A University of Chicago professor has developed a tool to give artists a way to fight back against large-scale data scraping. The tool is called Nightshade and it works by ‘poisoning’ the data to AI, making it impossible for machines to tell the difference between these edits. They’re invisible to the human eye—which means art can still be shared to be enjoyed. Along with mislabeled metadata, the poisoning attack can impact a generative AI’s model with incorrect results.
So how does Nightshade work?
“A big company just takes your data and there’s nothing artists can really do. OK. So, how can we help?” posits Shawn Shan, a graduate researcher at the University of Chicago and author of a paper detailing how prompt poisoning works. “If you take my data, that’s fine. I can’t stop that, but I’ll inject a certain type of malicious or crafted data, so you will poison or it will damage your model if you take my data.”
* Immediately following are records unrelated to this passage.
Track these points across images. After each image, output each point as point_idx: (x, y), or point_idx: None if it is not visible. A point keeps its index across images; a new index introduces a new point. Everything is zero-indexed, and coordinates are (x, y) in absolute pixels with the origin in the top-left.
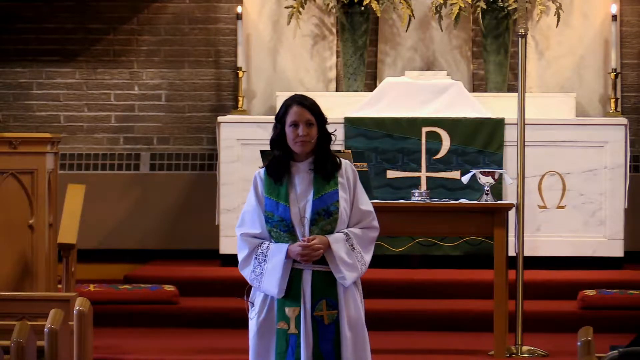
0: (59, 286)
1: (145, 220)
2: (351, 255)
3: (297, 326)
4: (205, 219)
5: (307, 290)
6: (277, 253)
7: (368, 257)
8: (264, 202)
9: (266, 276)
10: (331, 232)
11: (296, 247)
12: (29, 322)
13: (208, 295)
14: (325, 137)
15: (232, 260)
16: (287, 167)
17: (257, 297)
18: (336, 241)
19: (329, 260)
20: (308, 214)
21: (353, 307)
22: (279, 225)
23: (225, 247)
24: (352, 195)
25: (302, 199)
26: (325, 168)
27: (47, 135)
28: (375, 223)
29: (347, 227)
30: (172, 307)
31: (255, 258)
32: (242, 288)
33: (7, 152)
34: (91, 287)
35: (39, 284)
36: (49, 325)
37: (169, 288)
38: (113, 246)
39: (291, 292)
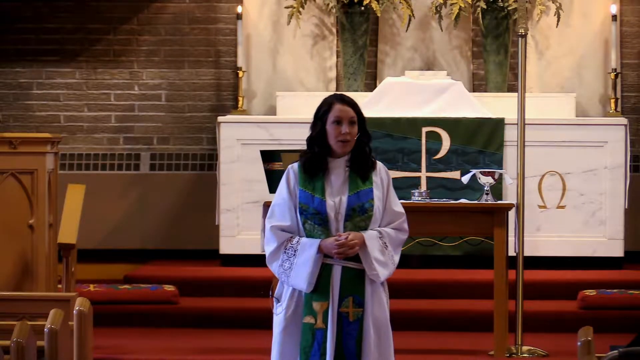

“We designed it in such a way that it is very hard to separate what is bad data and what is good data from artists’ websites. So this can really give some incentives to both companies and artists just to work together on this thing, right? Rather than a company taking everything from artists because they can.”
Part of this works just by editing in the wrong metadata. So for example, including enough images of cats with metadata describing them as dogs. That example is easy enough to counter, which is what makes Nightshade ingenious. Nightshade takes an image of a cat and attempts to make it look like a dog to the machine—creating a dataset of poisoned images in the process.
“So you know, it’s possible for them to filter them out and say, OK, these are malicious data, let’s not train on them. In some sense, we also win in these cases because they remove the data we don’t want them to train on, right?”